Expert Opin Drug Metab Toxicol. 2009 Dec;5(12):1469-81. doi: 10.1517/17425250903304056.
Sinuosidal and canalicular hepatic drug transporters, involved in drug uptake in the liver and drug secretion in the bile, respectively, play a major role in liver drug clearance. Inflammation is well-known to impair expression of these transporters in rodents; data about this topic have been more recently reported in human hepatocytes.

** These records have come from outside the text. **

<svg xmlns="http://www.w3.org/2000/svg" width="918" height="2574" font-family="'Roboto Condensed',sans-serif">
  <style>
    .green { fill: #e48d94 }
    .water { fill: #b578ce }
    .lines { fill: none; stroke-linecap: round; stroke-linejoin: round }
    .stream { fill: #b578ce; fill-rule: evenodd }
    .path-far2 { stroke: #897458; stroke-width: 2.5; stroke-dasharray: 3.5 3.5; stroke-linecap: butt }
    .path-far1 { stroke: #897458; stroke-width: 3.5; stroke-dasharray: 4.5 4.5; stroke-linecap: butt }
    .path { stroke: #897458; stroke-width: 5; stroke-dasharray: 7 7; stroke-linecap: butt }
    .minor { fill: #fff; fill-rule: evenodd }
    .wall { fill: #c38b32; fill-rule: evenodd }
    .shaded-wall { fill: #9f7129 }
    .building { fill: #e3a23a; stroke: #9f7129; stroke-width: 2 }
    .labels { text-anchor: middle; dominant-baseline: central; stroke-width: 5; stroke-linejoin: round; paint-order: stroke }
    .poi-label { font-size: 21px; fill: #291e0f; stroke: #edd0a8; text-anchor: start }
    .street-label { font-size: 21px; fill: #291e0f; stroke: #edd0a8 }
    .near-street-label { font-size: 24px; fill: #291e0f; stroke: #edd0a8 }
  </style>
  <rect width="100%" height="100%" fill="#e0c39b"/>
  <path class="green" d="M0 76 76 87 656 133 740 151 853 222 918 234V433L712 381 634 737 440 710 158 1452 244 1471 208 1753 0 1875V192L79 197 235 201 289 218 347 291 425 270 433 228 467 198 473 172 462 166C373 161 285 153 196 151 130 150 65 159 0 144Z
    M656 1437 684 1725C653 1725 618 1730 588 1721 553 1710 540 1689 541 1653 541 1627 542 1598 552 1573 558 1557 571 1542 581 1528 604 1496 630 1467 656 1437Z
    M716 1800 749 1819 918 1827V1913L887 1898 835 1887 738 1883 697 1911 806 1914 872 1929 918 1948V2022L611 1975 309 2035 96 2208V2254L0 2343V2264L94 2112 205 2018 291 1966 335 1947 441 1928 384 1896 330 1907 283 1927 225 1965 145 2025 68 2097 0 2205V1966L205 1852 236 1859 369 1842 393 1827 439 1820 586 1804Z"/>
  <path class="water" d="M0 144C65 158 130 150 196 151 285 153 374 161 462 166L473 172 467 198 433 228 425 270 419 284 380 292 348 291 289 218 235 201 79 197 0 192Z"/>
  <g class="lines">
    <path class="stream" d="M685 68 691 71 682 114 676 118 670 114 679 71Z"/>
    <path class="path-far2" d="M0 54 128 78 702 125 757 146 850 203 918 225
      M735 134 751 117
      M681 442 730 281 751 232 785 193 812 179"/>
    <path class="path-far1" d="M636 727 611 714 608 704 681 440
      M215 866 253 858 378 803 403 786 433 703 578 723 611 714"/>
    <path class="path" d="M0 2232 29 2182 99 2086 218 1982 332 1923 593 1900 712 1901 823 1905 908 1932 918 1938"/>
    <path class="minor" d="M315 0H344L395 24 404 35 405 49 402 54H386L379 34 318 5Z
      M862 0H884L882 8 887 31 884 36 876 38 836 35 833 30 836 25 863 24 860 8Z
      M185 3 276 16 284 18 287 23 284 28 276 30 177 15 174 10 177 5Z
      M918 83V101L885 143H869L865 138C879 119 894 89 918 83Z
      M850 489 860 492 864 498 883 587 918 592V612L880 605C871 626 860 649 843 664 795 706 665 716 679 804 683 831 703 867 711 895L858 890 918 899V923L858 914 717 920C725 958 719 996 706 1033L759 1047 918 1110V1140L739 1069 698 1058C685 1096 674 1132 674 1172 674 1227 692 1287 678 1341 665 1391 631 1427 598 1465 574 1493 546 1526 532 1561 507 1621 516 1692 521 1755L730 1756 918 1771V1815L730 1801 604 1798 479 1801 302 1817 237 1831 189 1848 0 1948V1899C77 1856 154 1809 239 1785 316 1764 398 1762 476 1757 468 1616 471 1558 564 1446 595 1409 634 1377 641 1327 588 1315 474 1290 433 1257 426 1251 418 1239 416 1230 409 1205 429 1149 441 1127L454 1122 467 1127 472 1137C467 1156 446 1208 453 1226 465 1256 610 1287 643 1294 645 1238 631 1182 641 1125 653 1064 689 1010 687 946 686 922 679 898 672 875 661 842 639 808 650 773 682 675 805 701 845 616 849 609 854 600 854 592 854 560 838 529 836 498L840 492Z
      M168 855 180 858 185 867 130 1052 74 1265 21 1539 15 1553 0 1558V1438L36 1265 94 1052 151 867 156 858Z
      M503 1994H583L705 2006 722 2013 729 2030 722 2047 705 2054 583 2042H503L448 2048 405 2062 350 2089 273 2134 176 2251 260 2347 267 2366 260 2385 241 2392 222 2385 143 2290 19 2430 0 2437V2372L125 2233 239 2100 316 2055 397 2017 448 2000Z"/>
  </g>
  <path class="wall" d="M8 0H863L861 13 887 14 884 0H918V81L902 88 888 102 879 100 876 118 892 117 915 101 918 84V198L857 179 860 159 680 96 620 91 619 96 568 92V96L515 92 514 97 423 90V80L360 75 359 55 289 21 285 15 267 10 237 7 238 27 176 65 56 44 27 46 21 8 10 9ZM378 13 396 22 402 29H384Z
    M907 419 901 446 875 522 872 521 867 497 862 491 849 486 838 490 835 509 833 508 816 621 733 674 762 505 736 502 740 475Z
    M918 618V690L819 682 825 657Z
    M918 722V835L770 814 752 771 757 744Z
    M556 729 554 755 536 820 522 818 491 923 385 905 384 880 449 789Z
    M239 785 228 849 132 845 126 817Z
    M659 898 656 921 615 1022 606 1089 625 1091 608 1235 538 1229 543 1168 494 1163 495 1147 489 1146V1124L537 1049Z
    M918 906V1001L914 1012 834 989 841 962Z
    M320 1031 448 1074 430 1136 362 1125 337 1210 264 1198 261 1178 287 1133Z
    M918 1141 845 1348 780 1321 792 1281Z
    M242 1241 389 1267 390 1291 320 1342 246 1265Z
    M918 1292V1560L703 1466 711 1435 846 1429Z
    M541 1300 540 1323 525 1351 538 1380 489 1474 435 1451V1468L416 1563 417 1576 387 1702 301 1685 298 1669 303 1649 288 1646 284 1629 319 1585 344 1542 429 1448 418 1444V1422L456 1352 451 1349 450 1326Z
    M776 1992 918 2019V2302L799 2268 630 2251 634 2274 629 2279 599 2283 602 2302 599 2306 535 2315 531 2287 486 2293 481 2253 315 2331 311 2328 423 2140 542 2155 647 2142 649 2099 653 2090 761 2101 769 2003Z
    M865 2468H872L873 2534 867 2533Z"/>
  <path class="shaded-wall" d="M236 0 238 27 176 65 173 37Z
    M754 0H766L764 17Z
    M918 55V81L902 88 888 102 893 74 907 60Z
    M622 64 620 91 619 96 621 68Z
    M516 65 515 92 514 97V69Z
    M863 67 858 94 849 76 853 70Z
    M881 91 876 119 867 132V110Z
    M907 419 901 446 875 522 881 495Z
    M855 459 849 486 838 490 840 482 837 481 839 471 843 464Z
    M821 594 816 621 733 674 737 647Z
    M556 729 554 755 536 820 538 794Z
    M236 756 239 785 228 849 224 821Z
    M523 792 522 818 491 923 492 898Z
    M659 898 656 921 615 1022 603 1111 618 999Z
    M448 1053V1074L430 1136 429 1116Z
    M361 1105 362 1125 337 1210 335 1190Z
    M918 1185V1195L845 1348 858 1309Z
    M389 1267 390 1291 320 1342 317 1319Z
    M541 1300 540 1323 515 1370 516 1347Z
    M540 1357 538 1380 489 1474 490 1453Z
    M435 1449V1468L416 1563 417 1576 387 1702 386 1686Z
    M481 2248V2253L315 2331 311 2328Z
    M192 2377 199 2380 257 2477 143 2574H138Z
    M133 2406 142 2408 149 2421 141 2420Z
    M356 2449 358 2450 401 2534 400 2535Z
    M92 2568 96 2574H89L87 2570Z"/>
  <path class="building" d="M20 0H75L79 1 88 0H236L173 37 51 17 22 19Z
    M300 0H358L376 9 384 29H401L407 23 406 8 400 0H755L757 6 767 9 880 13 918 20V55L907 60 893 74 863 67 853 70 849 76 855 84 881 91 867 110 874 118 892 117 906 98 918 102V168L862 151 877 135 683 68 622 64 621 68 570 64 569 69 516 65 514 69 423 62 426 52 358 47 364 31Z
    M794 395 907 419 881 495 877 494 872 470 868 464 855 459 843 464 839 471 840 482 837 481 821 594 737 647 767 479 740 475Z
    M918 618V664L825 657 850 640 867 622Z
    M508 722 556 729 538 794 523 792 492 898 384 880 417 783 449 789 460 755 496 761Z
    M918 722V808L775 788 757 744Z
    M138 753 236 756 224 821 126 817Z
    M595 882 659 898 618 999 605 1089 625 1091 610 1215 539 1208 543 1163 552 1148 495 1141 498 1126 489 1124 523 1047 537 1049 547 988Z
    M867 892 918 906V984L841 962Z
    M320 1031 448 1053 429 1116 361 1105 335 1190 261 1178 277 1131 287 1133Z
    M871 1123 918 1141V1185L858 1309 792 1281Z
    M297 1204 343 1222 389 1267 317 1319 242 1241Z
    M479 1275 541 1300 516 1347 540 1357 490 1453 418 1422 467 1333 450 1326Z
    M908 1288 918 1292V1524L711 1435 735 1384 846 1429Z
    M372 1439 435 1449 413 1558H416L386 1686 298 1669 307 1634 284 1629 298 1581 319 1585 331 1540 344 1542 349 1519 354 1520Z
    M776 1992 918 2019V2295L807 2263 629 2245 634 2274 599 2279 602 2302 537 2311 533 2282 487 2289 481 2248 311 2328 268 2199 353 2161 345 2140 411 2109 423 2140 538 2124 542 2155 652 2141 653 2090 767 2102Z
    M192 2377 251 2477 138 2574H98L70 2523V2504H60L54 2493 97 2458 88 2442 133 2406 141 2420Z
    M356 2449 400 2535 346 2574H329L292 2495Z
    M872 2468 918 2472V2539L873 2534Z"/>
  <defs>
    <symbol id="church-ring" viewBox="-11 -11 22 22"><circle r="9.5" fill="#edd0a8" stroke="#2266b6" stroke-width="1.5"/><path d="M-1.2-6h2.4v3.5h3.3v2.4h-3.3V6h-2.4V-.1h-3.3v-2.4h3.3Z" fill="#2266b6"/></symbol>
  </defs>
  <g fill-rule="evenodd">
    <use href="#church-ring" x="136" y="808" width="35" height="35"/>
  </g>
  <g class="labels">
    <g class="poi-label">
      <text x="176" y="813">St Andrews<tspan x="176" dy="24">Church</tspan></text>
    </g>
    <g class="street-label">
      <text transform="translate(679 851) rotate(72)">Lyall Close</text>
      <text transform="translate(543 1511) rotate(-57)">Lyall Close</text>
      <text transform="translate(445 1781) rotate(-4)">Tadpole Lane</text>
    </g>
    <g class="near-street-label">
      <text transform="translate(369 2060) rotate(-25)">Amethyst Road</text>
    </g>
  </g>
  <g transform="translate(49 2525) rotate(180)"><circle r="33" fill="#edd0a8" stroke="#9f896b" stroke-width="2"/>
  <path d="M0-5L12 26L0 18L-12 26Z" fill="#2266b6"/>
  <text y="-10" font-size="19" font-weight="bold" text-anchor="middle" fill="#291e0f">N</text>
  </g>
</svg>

The present review is designed to summarise the effects of pro-inflammatory cytokines such as IL-1beta, TNF-alpha and IL-6 toward human hepatic drug and bile salt transporters.

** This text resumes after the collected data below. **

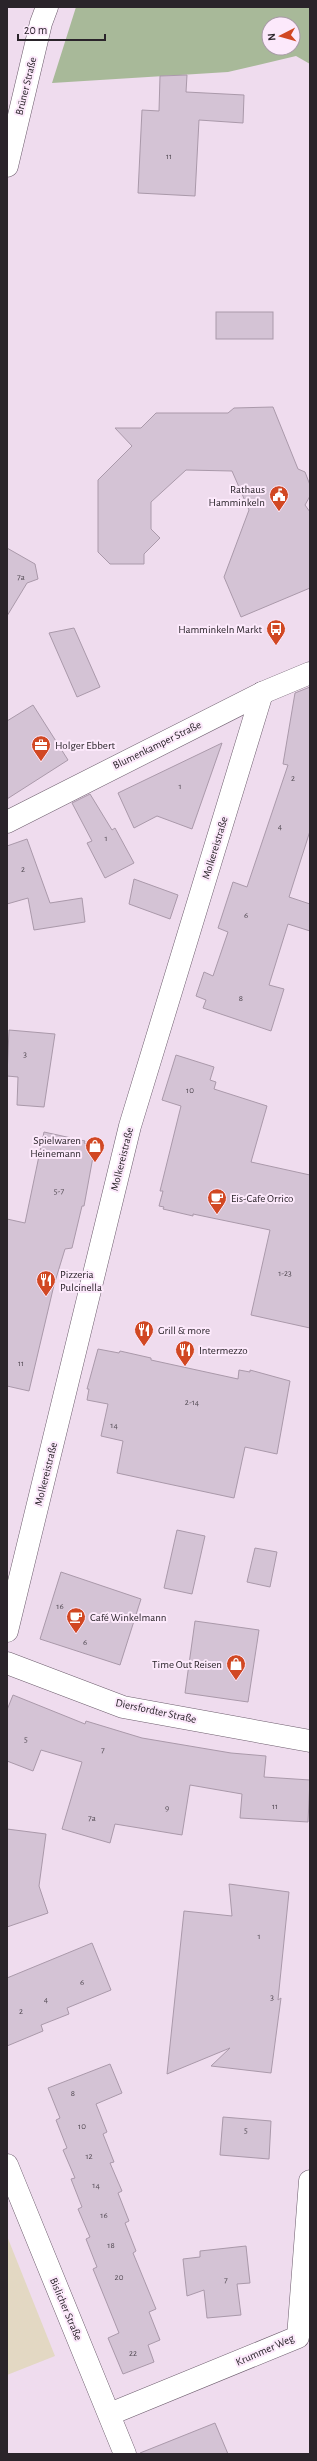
<svg xmlns="http://www.w3.org/2000/svg" width="317" height="2461" viewBox="0 0 317 2461" font-family="'Alegreya Sans',sans-serif">
	<style>
		.education { fill: #e3d8c3 }
		.green { fill: #a8b999; fill-rule: evenodd }
		.building { fill: #d4c3d5; stroke: #a9a }
		.lines { fill: none; stroke-linecap: round; stroke-linejoin: round }
		.street-casing { stroke: #6d5d6d; stroke-width: 23 }
		.street { stroke: #fff; stroke-width: 22 }
		.labels { text-anchor: middle; dominant-baseline: central; stroke-width: 4; stroke-linejoin: round; paint-order: stroke }
		.number-label { font-size: 9px; fill: #544c55 }
		.street-label { font-size: 11px; fill: #2a242a; stroke: #fce9fb }
		.poi-label { font-size: 11px; fill: #2a242a; stroke: #fce9fb; text-anchor: start }
	</style>
	<rect width="100%" height="100%" fill="#efdcee"/>
	<path class="education" d="M7 2236 55 2356 7 2375Z"/>
	<path class="green" d="M76 7H310V64L296 56 228 72 52 83ZM269 24H293V48H269Z"/>
	<g class="building">
		<path d="M187 75 186 92 244 95 243 123 199 120 195 196 138 193 142 110 159 111 160 76Z"/>
		<rect x="216" y="312" width="57" height="27"/>
		<path d="M273 407 298 469 305 472 310 485V496L305 505 310 512V588L241 617 224 577 249 510 232 471 186 470 151 502V529L160 538 144 554V564H110L98 552V480L132 446 115 428H141L156 413H228L234 408Z"/>
		<path d="M7 548 35 564 38 579 27 583 7 616Z"/>
		<path d="M74 628 100 687 77 697 49 633Z"/>
		<path d="M310 687V831L289 897 310 904V931L288 924 269 985 284 989 271 1031 203 1008 206 1000 196 996 204 972 213 976 228 932 218 928 233 882 247 887 288 765 283 764 295 693Z"/>
		<path d="M33 705 68 760 7 799V721Z"/>
		<path d="M222 743 192 829 157 816 134 828 118 793Z"/>
		<path d="M90 794 112 830 115 828 134 863 105 878 87 843 92 841 72 803Z"/>
		<path d="M27 839 50 903 82 898 85 922 34 930 28 898 7 904V846Z"/>
		<path d="M134 879 178 895 170 919 129 904Z"/>
		<path d="M9 1030 55 1034 44 1107 17 1105 18 1077 7 1076Z"/>
		<path d="M176 1055 214 1067 210 1080 216 1082 214 1089 267 1106 251 1162 310 1175V1328L251 1315 270 1230 193 1214V1216L163 1209 164 1207 159 1206 163 1191H160L181 1106 162 1100Z"/>
		<path d="M44 1132 85 1141 84 1143 95 1146 84 1206H82L72 1248 65 1249 54 1285 29 1391 7 1386V1219L25 1223Z"/>
		<path d="M98 1349 119 1353 120 1351 151 1358V1360L238 1379 239 1370 250 1372V1370L290 1381 277 1454 245 1447 234 1498 117 1473 123 1441 101 1436 108 1404 87 1400 89 1389H87Z"/>
		<path d="M177 1530 205 1536 192 1594 164 1588Z"/>
		<path d="M255 1548 277 1552 270 1587 247 1582Z"/>
		<path d="M61 1572 141 1599 120 1665 40 1639Z"/>
		<path d="M195 1621 259 1630 248 1702 185 1693Z"/>
		<path d="M13 1695 85 1724 86 1721 142 1738 231 1753 266 1756 264 1777 310 1780 308 1822 240 1818 242 1794 190 1785 182 1835 115 1824 110 1843 62 1829 82 1762 41 1750 33 1771 7 1761V1710Z"/>
		<path d="M7 1829 46 1834 39 1886 48 1913 7 1927Z"/>
		<path d="M229 1884 289 1892 278 2000 281 1998 271 2073 211 2066 230 2048 167 2074 184 1911 232 1916Z"/>
		<path d="M92 1943 111 1990 67 2008 69 2014 41 2025 43 2031 7 2046V1978Z"/>
		<path d="M110 2064 122 2093 96 2104 107 2132 103 2134 114 2162 110 2163 122 2191 118 2193 129 2221 125 2223 136 2251 133 2253 156 2309 149 2312 160 2340 148 2345 154 2362 123 2374 108 2338 119 2333 93 2269 97 2267 86 2239 90 2237 78 2209 82 2207 71 2179 75 2178 63 2150 67 2148 56 2120 60 2118 48 2088Z"/>
		<path d="M223 2117 271 2121 269 2159 220 2155Z"/>
		<path d="M246 2246 250 2283 237 2284 241 2315 207 2318 204 2290 187 2296 183 2259 200 2257V2251Z"/>
		<path d="M215 2423 228 2454H140V2453Z"/>
	</g>
	<g class="lines">
		<defs>
			<g id="street">
				<path d="M7 166 41 23 47 7"/>
				<path d="M7 822 262 693 310 673"/>
				<path d="M7 1631 130 1126 262 693"/>
				<path d="M7 1663 123 1707 310 1741"/>
				<path d="M7 2165 125 2454"/>
				<path d="M110 2414 298 2337 310 2181"/>
			</g>
		</defs>
		<use href="#street" class="street-casing"/>
		<use href="#street" class="street"/>
	</g>
	<defs>
		<symbol id="civic-pin" viewBox="-11 -11 22 30"><path d="M0 17L-7.5 6A9.5 9.5 0 1 1 7.5 6Z" fill="#d14823" stroke="#fce9fb"/><path d="M-.6-6.5H3V-4.5H.6V-3L4-1V1h2V6H-6V1h2V-1L-.6-3ZM-1.2 2.5V6h2.4V2.5Z" fill="#fff"/></symbol>
		<symbol id="bus-pin" viewBox="-11 -11 22 30"><path d="M0 17L-7.5 6A9.5 9.5 0 1 1 7.5 6Z" fill="#d14823" stroke="#fce9fb"/><path d="M-5-6H5V4H4V6H2V4H-2V6H-4V4H-5ZM-3.5-4V0h7V-4ZM-3.5 1.2v1.5H-2V1.2ZM2 1.2v1.5H3.5V1.2Z" fill="#fff"/></symbol>
		<symbol id="office-pin" viewBox="-11 -11 22 30"><path d="M0 17L-7.5 6A9.5 9.5 0 1 1 7.5 6Z" fill="#d14823" stroke="#fce9fb"/><path d="M-6-3h4V-5.5h4V-3h4V5H-6ZM-1-4.5V-3h2v-1.5ZM-6 0V1H6V0Z" fill="#fff"/></symbol>
		<symbol id="shop-pin" viewBox="-11 -11 22 30"><path d="M0 17L-7.5 6A9.5 9.5 0 1 1 7.5 6Z" fill="#d14823" stroke="#fce9fb"/><path d="M-5-2.5h2.3a2.7 3.5 0 0 1 5.4 0H5L5.5 6h-11ZM-1.5-2.5h3a1.5 2.3 0 0 0-3 0Z" fill="#fff"/></symbol>
		<symbol id="cafe-pin" viewBox="-11 -11 22 30"><path d="M0 17L-7.5 6A9.5 9.5 0 1 1 7.5 6Z" fill="#d14823" stroke="#fce9fb"/><path d="M-5.5-4.5H6V0H3Q3 3.5 0 3.5H-2.5Q-5.5 3.5-5.5 0ZM3-3.2v2h1.7v-2ZM-6 4.5H4V6H-6Z" fill="#fff"/></symbol>
		<symbol id="restaurant-pin" viewBox="-11 -11 22 30"><path d="M0 17L-7.5 6A9.5 9.5 0 1 1 7.5 6Z" fill="#d14823" stroke="#fce9fb"/><path d="M-5-6h1v4h1v-4h1v4h1v-4h1v5L-1.5 .5V6h-2V.5L-5-1ZM5-6V6H3V1.5H1.5Q1.5-4 5-6Z" fill="#fff"/></symbol>
	</defs>
	<g fill-rule="evenodd">
		<use href="#civic-pin" x="268" y="484" width="22" height="30"/>
		<use href="#bus-pin" x="265" y="618" width="22" height="30"/>
		<use href="#office-pin" x="30" y="734" width="22" height="30"/>
		<use href="#shop-pin" x="84" y="1135" width="22" height="30"/>
		<use href="#cafe-pin" x="206" y="1187" width="22" height="30"/>
		<use href="#restaurant-pin" x="35" y="1269" width="22" height="30"/>
		<use href="#restaurant-pin" x="133" y="1319" width="22" height="30"/>
		<use href="#restaurant-pin" x="174" y="1339" width="22" height="30"/>
		<use href="#cafe-pin" x="65" y="1606" width="22" height="30"/>
		<use href="#shop-pin" x="225" y="1653" width="22" height="30"/>
	</g>
	<g class="labels">
		<g class="number-label">
			<text x="169" y="156">11</text>
			<text x="21" y="577">7a</text>
			<text x="293" y="778">2</text>
			<text x="180" y="786">1</text>
			<text x="280" y="826">4</text>
			<text x="106" y="838">1</text>
			<text x="23" y="869">2</text>
			<text x="246" y="915">6</text>
			<text x="241" y="998">8</text>
			<text x="25" y="1054">3</text>
			<text x="190" y="1090">10</text>
			<text x="59" y="1191">5-7</text>
			<text x="285" y="1273">1-23</text>
			<text x="21" y="1363">11</text>
			<text x="192" y="1402">2-14</text>
			<text x="114" y="1425">14</text>
			<text x="60" y="1606">16</text>
			<text x="85" y="1642">6</text>
			<text x="26" y="1739">5</text>
			<text x="103" y="1750">7</text>
			<text x="275" y="1806">11</text>
			<text x="167" y="1808">9</text>
			<text x="92" y="1818">7a</text>
			<text x="259" y="1936">1</text>
			<text x="82" y="1982">6</text>
			<text x="272" y="1997">3</text>
			<text x="46" y="1999">4</text>
			<text x="21" y="2011">2</text>
			<text x="73" y="2093">8</text>
			<text x="82" y="2126">10</text>
			<text x="246" y="2130">5</text>
			<text x="89" y="2156">12</text>
			<text x="96" y="2185">14</text>
			<text x="104" y="2215">16</text>
			<text x="111" y="2245">18</text>
			<text x="119" y="2277">20</text>
			<text x="226" y="2280">7</text>
			<text x="133" y="2353">22</text>
		</g>
		<g class="street-label">
			<text transform="translate(26 86) rotate(-76)">Brüner Straße</text>
			<text transform="translate(157 745) rotate(-26)">Blumenkamper Straße</text>
			<text transform="translate(215 848) rotate(-73)">Molkereistraße</text>
			<text transform="translate(122 1159) rotate(-76)">Molkereistraße</text>
			<text transform="translate(46 1474) rotate(-76)">Molkereistraße</text>
			<text transform="translate(156 1711) rotate(12)">Diersfordter Straße</text>
			<text transform="translate(66 2309) rotate(67)">Bislicher Straße</text>
			<text transform="translate(265 2350) rotate(-24)">Krummer Weg</text>
		</g>
		<g class="poi-label">
			<text x="265" y="489" text-anchor="end">Rathaus<tspan x="265" dy="13">Hamminkeln</tspan></text>
			<text x="262" y="629" text-anchor="end">Hamminkeln Markt</text>
			<text x="55" y="745">Holger Ebbert</text>
			<text x="81" y="1140" text-anchor="end">Spielwaren<tspan x="81" dy="13">Heinemann</tspan></text>
			<text x="231" y="1198">Eis-Cafe Orrico</text>
			<text x="60" y="1274">Pizzeria<tspan x="60" dy="13">Pulcinella</tspan></text>
			<text x="158" y="1330">Grill &amp; more</text>
			<text x="199" y="1350">Intermezzo</text>
			<text x="90" y="1617">Café Winkelmann</text>
			<text x="222" y="1664" text-anchor="end">Time Out Reisen</text>
		</g>
	</g>
	<rect width="317" height="2461" fill="none" stroke="#2a242a" stroke-width="16"/>
	<g transform="translate(281 36) rotate(264)"><circle r="19" fill="#fce9fb" stroke="#a89aa7"/>
	<path d="M0-3L7 15L0 10L-7 15Z" fill="#d14823"/>
	<text y="-6" font-size="11" font-weight="bold" text-anchor="middle" fill="#2a242a">N</text>
	</g>
	<path d="M18 34v6h87v-6" fill="none" stroke="#2a242a" stroke-width="2"/>
	<text x="24" y="34" font-size="12" fill="#2a242a" stroke="#fce9fb" stroke-width="3" paint-order="stroke">20 m</text>
</svg>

Recent studies aimed at analyzing transporter expression and activity in cytokines-exposed primary human hepatocytes and well-differentiated human hepatoma cells are resumed and discussed.
RESULTS/CONCLUSION: Exposure to IL-1beta, TNF-alpha or IL-6 markedly alters expression profile of human hepatic transporters. Bile salt transporters as well as sinusoidal solute carrier transporters are usually repressed, whereas ATP-binding cassette drug efflux pumps remain unchanged or are either downregulated or upregulated. These changes are observed at mRNA levels, but also, for some of the transporters, at protein and activity levels. They are likely to contribute to alterations of drug pharmacokinetics, impairment of bile salt secretion and cholestasis caused by inflammation in humans.
参与肝脏药物摄取和胆汁药物分泌的正弦形和胆管状肝药物转运体,在肝脏药物清除中起主要作用。炎症众所周知会损害啮齿动物中这些转运体的表达;最近在人原代肝细胞中也有关于这一主题的数据报道。
本综述旨在总结促炎细胞因子(如 IL-1beta、TNF-alpha 和 IL-6)对人肝药物和胆汁盐转运体的影响。
总结并讨论了近期旨在分析细胞因子暴露的原代人肝细胞和分化良好的人肝癌细胞中转运体表达和活性的研究。
结果/结论:IL-1beta、TNF-alpha 或 IL-6 的暴露显著改变了人肝转运体的表达谱。胆汁盐转运体以及窦状溶质载体转运体通常受到抑制,而 ATP 结合盒药物外排泵保持不变,或者下调或上调。这些变化在 mRNA 水平上观察到,但对于一些转运体,也在蛋白和活性水平上观察到。它们可能导致炎症引起的药物药代动力学改变、胆汁盐分泌受损和胆汁淤积。